HOLOPIS.COM, JAKARTA – Kantor Staf Presiden melalui Tenaga Ahli Utama Ulta Levenia memaparkan isi 20 poin rencana perdamaian Gaza yang disusun oleh Board of Peace (BoP). Rencana tersebut menjadi dasar kesediaan Indonesia untuk terlibat dalam inisiatif perdamaian di wilayah konflik tersebut.
Ulta menegaskan bahwa masyarakat perlu melihat rencana tersebut secara objektif dan menyeluruh sebelum memberikan penilaian.
“Dalam menilai sesuatu, menganalisa dan memberikan judgement, kita harus benar-benar objektif. Hati-hati melihat dari semua sisi dan membaca secara detail apa yang sedang ingin kita analisa,” ujar Ulta, Sabtu (7/3/2026).
Ia juga membantah anggapan bahwa BoP tidak berpihak pada kepentingan rakyat Palestina. Dalam poin ke-9 rencana tersebut, disebutkan bahwa wilayah Gaza akan berada di bawah pemerintahan transisi yang dipimpin oleh Komite Palestina.
Sementara pada poin ke-16 ditegaskan bahwa Gaza tidak akan dikuasai oleh Israel. Bahkan, Israel disebut harus meninggalkan wilayah tersebut.
“Ini memperlihatkan keberimbangan poin nomor 16. Ditekankan di sini bahwa Israel ditekan untuk tidak mengokupansi atau menganeksasi Gaza. Sudah dijelaskan di sini kalau Israel dan semua kepentingannya harus meninggalkan Gaza,” ucap Ulta.
Lebih lanjut, dalam poin 19 dan 20, rencana tersebut juga membuka jalan bagi rakyat Palestina untuk menentukan masa depannya sendiri dan membangun negara secara mandiri.
“Lucu kalau dibilang enggak ada poin yang menyebutkan atau mengadvokasi kemerdekaan Palestina di BoP. Bahasanya mungkin berbeda, tapi ini adalah pathway.
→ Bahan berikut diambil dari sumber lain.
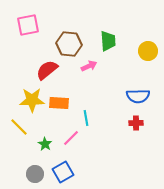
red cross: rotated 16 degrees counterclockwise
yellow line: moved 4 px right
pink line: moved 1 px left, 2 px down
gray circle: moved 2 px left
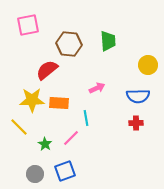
yellow circle: moved 14 px down
pink arrow: moved 8 px right, 22 px down
blue square: moved 2 px right, 1 px up; rotated 10 degrees clockwise
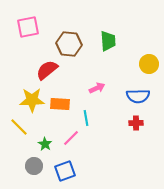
pink square: moved 2 px down
yellow circle: moved 1 px right, 1 px up
orange rectangle: moved 1 px right, 1 px down
gray circle: moved 1 px left, 8 px up
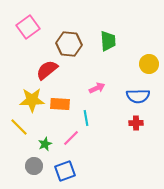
pink square: rotated 25 degrees counterclockwise
green star: rotated 16 degrees clockwise
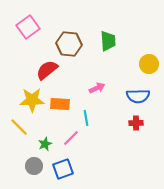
blue square: moved 2 px left, 2 px up
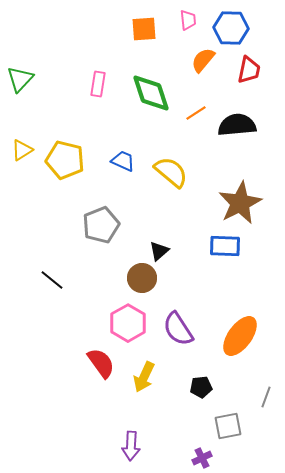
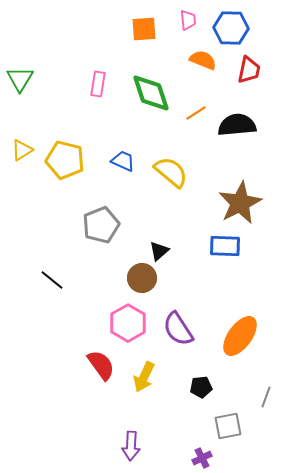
orange semicircle: rotated 72 degrees clockwise
green triangle: rotated 12 degrees counterclockwise
red semicircle: moved 2 px down
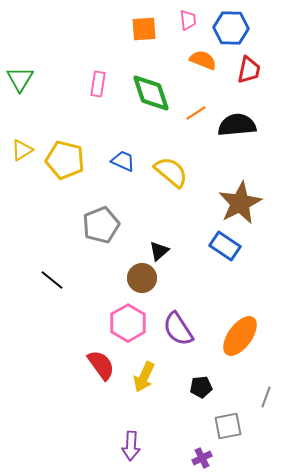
blue rectangle: rotated 32 degrees clockwise
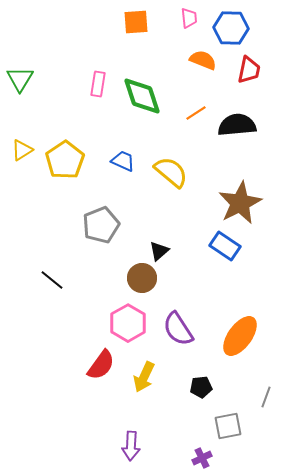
pink trapezoid: moved 1 px right, 2 px up
orange square: moved 8 px left, 7 px up
green diamond: moved 9 px left, 3 px down
yellow pentagon: rotated 24 degrees clockwise
red semicircle: rotated 72 degrees clockwise
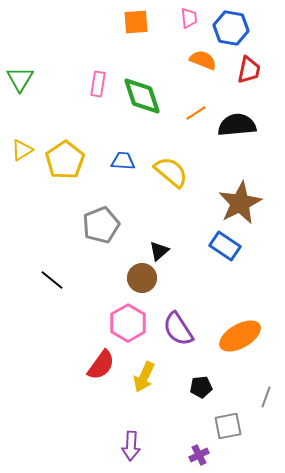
blue hexagon: rotated 8 degrees clockwise
blue trapezoid: rotated 20 degrees counterclockwise
orange ellipse: rotated 24 degrees clockwise
purple cross: moved 3 px left, 3 px up
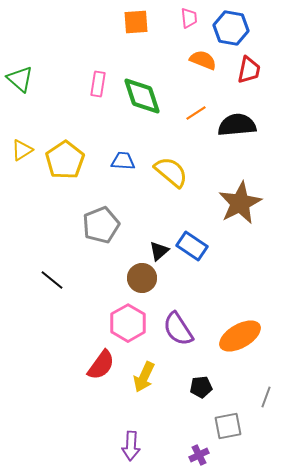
green triangle: rotated 20 degrees counterclockwise
blue rectangle: moved 33 px left
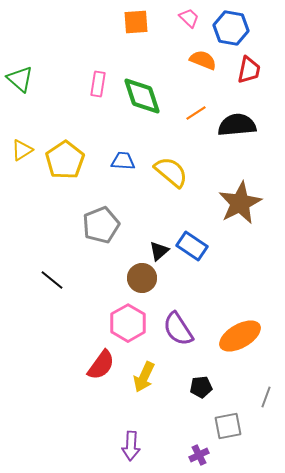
pink trapezoid: rotated 40 degrees counterclockwise
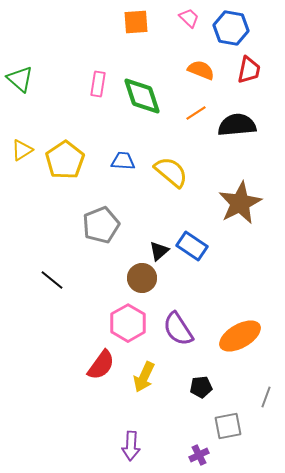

Nomor 19 dan 20, dibilang bahwa ketika program ini sudah berjalan, akan diberikan pathway kepada Palestinian Authority (PA) untuk self determination and statehood,” jelasnya.
Selain itu, rencana tersebut juga mendorong keterlibatan Amerika Serikat dalam membangun dialog antara Israel dan Palestina agar tercipta kondisi politik yang memungkinkan kedua pihak hidup berdampingan secara damai.
“Intinya poin 20 menyatakan kalau Amerika Serikat ini akan membangun dialog antara Israel dan Palestina agar ada political environment. Ekosistem politik untuk bisa hidup berdampingan secara damai. Itu inti two state solution,” katanya.
Dalam poin lain, disebutkan pula bahwa anggota Hamas yang bersedia hidup damai akan diberikan amnesti setelah proses pertukaran tawanan selesai.
Selain itu, rencana tersebut menegaskan bahwa warga Gaza tidak akan dipaksa meninggalkan wilayahnya. Mereka yang sebelumnya mengungsi akibat konflik juga memiliki hak untuk kembali.
“Jadi BoP harus kita pisahkan dari konflik yang sekarang karena kita berharap ini bisa menjadi sesuatu yang bisa diimplementasikan. Kemerdekaan Palestina harus bisa dicapai. Itu saudara kita dan kita dari awal benar-benar berkomitmen untuk menghapuskan penjajahan dari dunia ini,” tutup Ulta.